Perturbation of the redox site structure of cytochrome c variants upon tyrosine nitration.

Post-translational nitration of tyrosine is considered to be an important step in controlling the multiple functions of cytochrome c (Cyt-c). However, the underlying structural basis and mechanism are not yet understood. In this work, human Cyt-c variants in which all but one tyrosine has been substituted by phenylalanine have been studied by resonance Raman and electrochemical methods to probe the consequences of tyrosine nitration on the heme pocket structure and the redox potential.

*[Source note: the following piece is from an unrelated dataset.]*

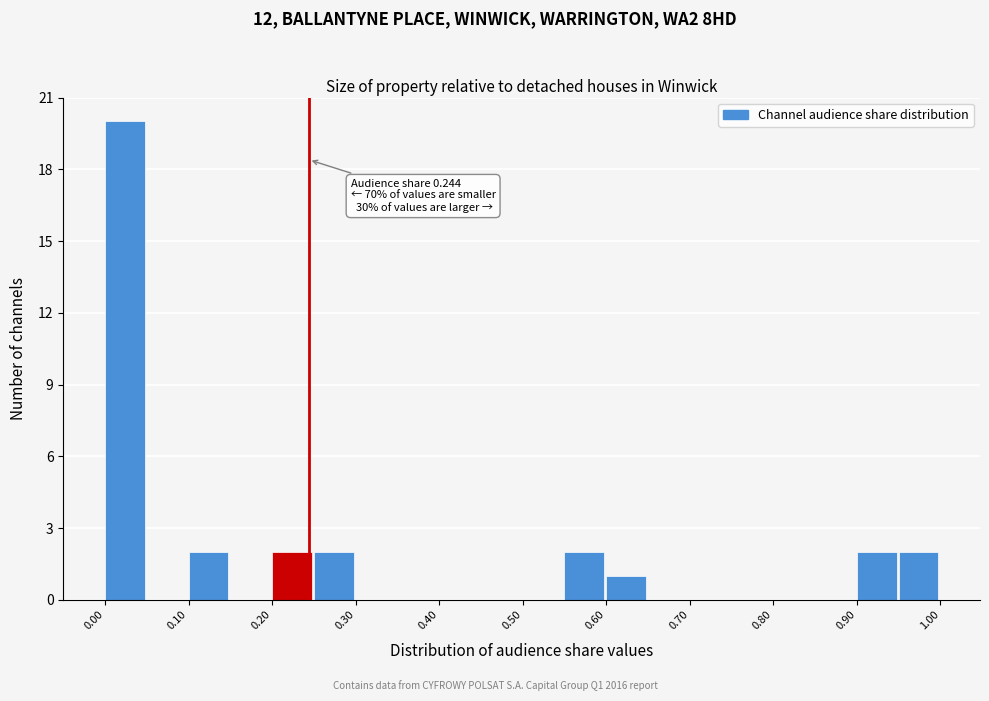

Over which range of the x-axis is the bar tallest?

0.00 to 0.05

The mutagenic modifications of the protein cause only subtle conformational changes of the protein and small negative shifts of the redox potentials which can be rationalized in terms of long-range electrostatic effects on the heme. The data indicate that the contributions of the individual tyrosines for maintaining the relatively high redox potential of Cyt-c are additive. Nitration of individual tyrosines leads to a destabilization of the axial Fe-Met80 bond which causes the substitution of the native Met ligand by a water molecule or a lysine residue for a fraction of the proteins. Electrostatic immobilization of the protein variants on electrodes coated by self-assembled monolayers (SAMs) of mercaptounadecanoic acid destabilizes the heme pocket structure of both the nitrated and non-nitrated variants. Here, the involvement of surface lysines in binding to the SAM surface prevents the replacement of the Met80 ligand by a lysine but instead a His-His coordinated species is formed. The results indicate that structural perturbations of the heme pocket of Cyt-c due to tyrosine nitration and to local electric fields are independent of each other and occur via different molecular mechanisms. The present results are consistent with the view that either tyrosine nitration or electrostatic binding to the inner mitochondrial membrane, or both events together, are responsible for the switch from the redox to the peroxidase function.